Bogues recollections have the virtue of honest and accurate perception, down to the battered 1963 sky blue Ford Fairmont, unreliable in the extreme, on which the family depended for transportation. The old vehicle’s skittishness, in fact, motivates much of the plot of the simple narrative spun by the likable performer, a one time NYU film school student.

He remembers the can of Alpo the family dog, Kelly, received as a Christmas gift, along with a large rawhide chew, both of which he shows his audience. He evokes the beloved sled, with its three sturdy "oaken planks" and its steel frame, and its scarlet runners and handlebars that, to the performer’s sorrow, lacked the gift of flexibility.

Bogues’s Roman Catholic schooling enters the mix as he imagines himself as a kind of "sledding Jesus," an image he invokes with a tiny model that briefly skims the space above his hearers’ heads in the comfortable, brick-lined Duplex space.

His rememberings of his family life are simple and direct. "We weren’t the Waltons," he admits, "and I wasn’t John Boy."

As a performer, Bogues seems not quite to have ingested the old less-is-more maxim.
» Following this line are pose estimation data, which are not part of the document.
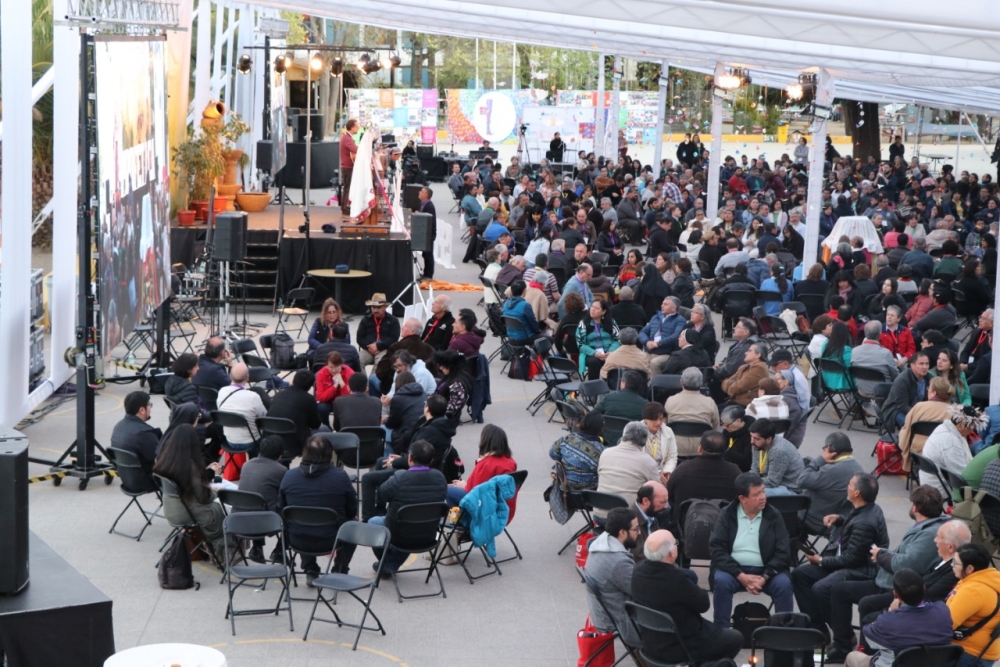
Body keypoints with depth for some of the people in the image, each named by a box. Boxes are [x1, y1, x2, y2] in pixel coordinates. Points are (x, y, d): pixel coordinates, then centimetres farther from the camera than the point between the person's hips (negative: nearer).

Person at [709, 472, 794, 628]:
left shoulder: (773, 516, 2)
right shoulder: (727, 514, 1)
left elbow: (783, 552, -3)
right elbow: (716, 548, -7)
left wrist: (764, 577, -18)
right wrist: (740, 575, -19)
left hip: (765, 570, 1)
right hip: (735, 569, -1)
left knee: (784, 584, -29)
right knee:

He works up an incredible sweat recounting stories and anecdotes for the benefit of an audience seated, for the most part, only a few feet away.

The show as a whole might benefit considerably if Bogues tried telling his tale to his listeners as if they were together in the same small space.

"A Bogus Christmas Story" lacks the sophistication, not to mention the wit and the malice, that characterized David Sedaris’s "The Santaland Diaries," which had a pre-Christmas run at the Atlantic Theater a year.

"A Bogus Christmas Story" ends its run tonight, Dec. 23, at 7 p.m.